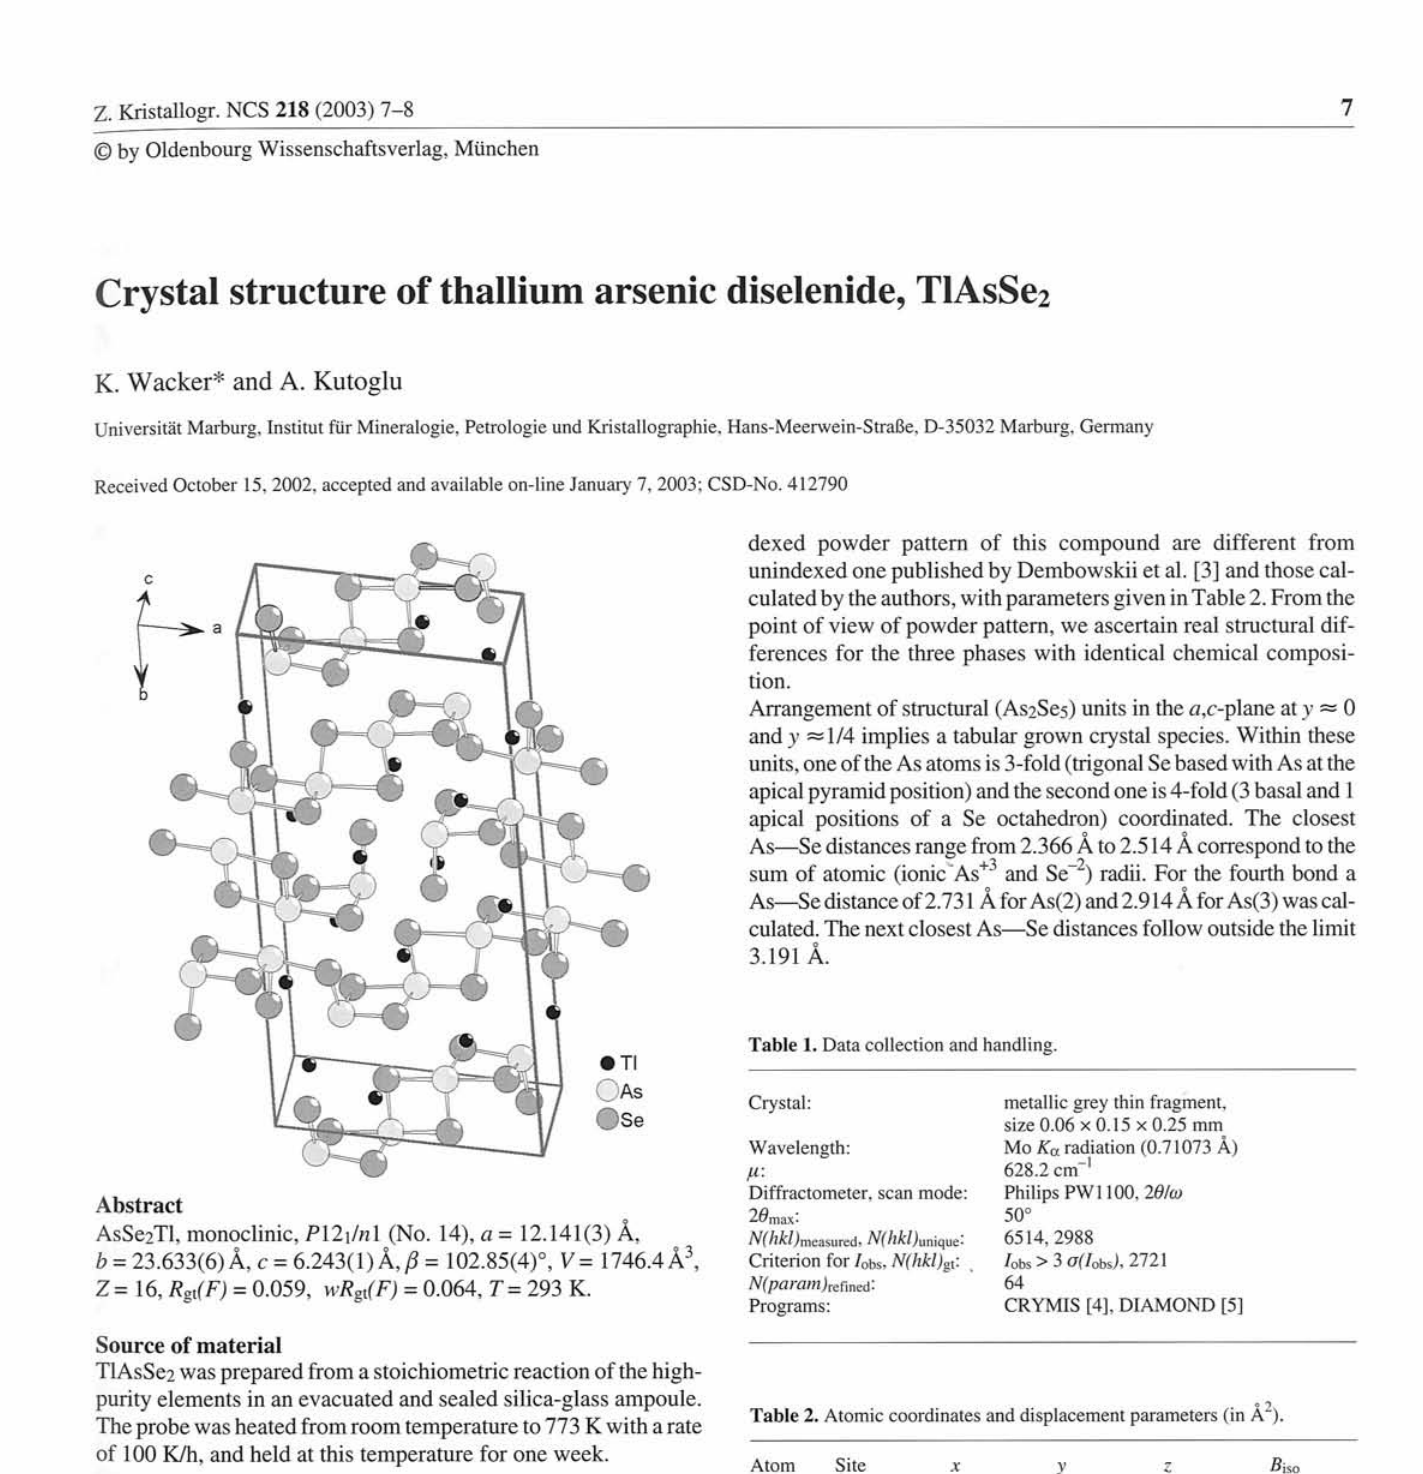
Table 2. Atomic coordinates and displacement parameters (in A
+ + +
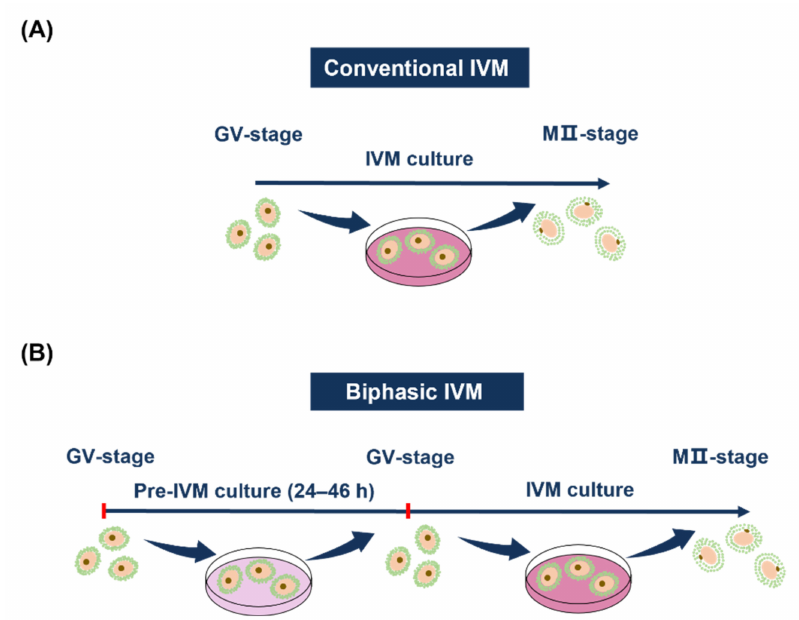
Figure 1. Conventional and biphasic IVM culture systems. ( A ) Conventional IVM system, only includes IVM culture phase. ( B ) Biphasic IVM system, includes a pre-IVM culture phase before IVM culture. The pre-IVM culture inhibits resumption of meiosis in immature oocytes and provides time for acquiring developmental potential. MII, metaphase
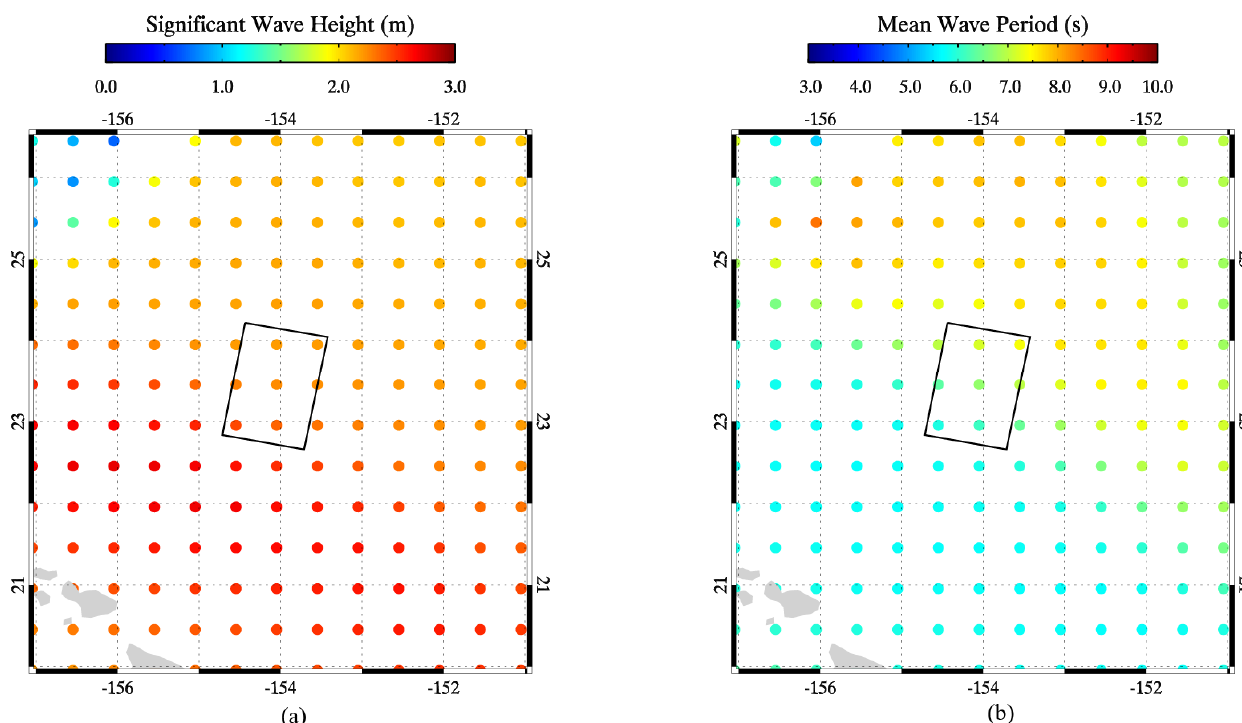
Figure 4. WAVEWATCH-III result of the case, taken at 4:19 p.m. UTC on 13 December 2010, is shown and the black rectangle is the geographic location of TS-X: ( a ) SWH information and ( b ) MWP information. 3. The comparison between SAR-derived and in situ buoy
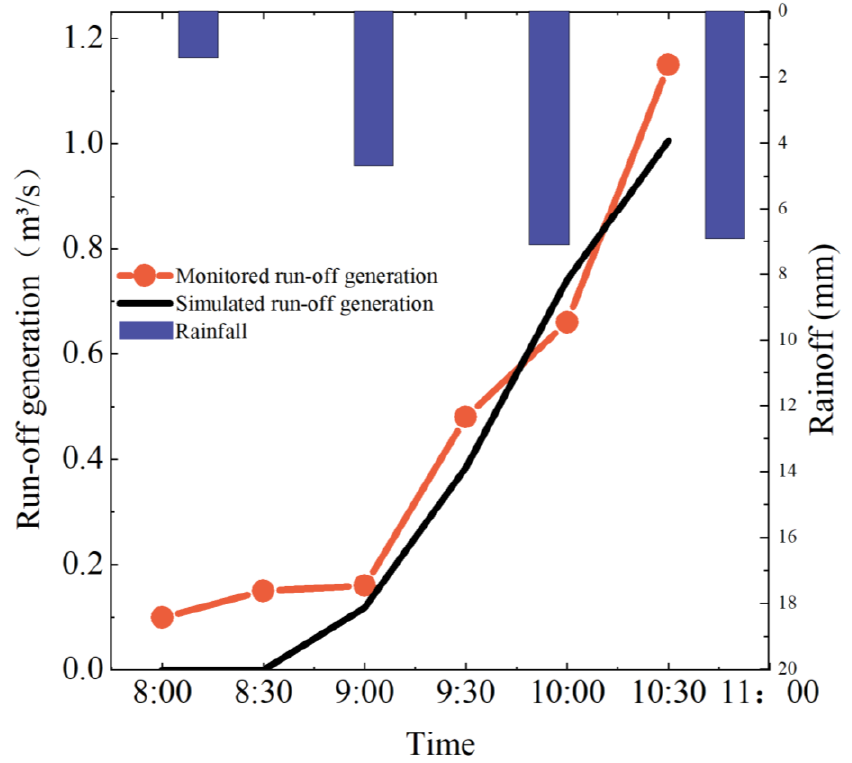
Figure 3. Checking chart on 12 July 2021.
+ + +
#### What this task involves
Return each line of the preceding material in which "Figure" can be found.

#### Written answer
Figure 1. Conventional and biphasic IVM culture systems. ( A ) Conventional IVM system, only includes IVM culture phase. ( B ) Biphasic IVM system, includes a pre-IVM culture phase before IVM culture. The pre-IVM culture inhibits resumption of meiosis in immature oocytes and provides time for acquiring developmental potential. MII, metaphase
Figure 4. WAVEWATCH-III result of the case, taken at 4:19 p.m. UTC on 13 December 2010, is shown and the black rectangle is the geographic location of TS-X: ( a ) SWH information and ( b ) MWP information. 3. The comparison between SAR-derived and in situ buoy
Figure 3. Checking chart on 12 July 2021.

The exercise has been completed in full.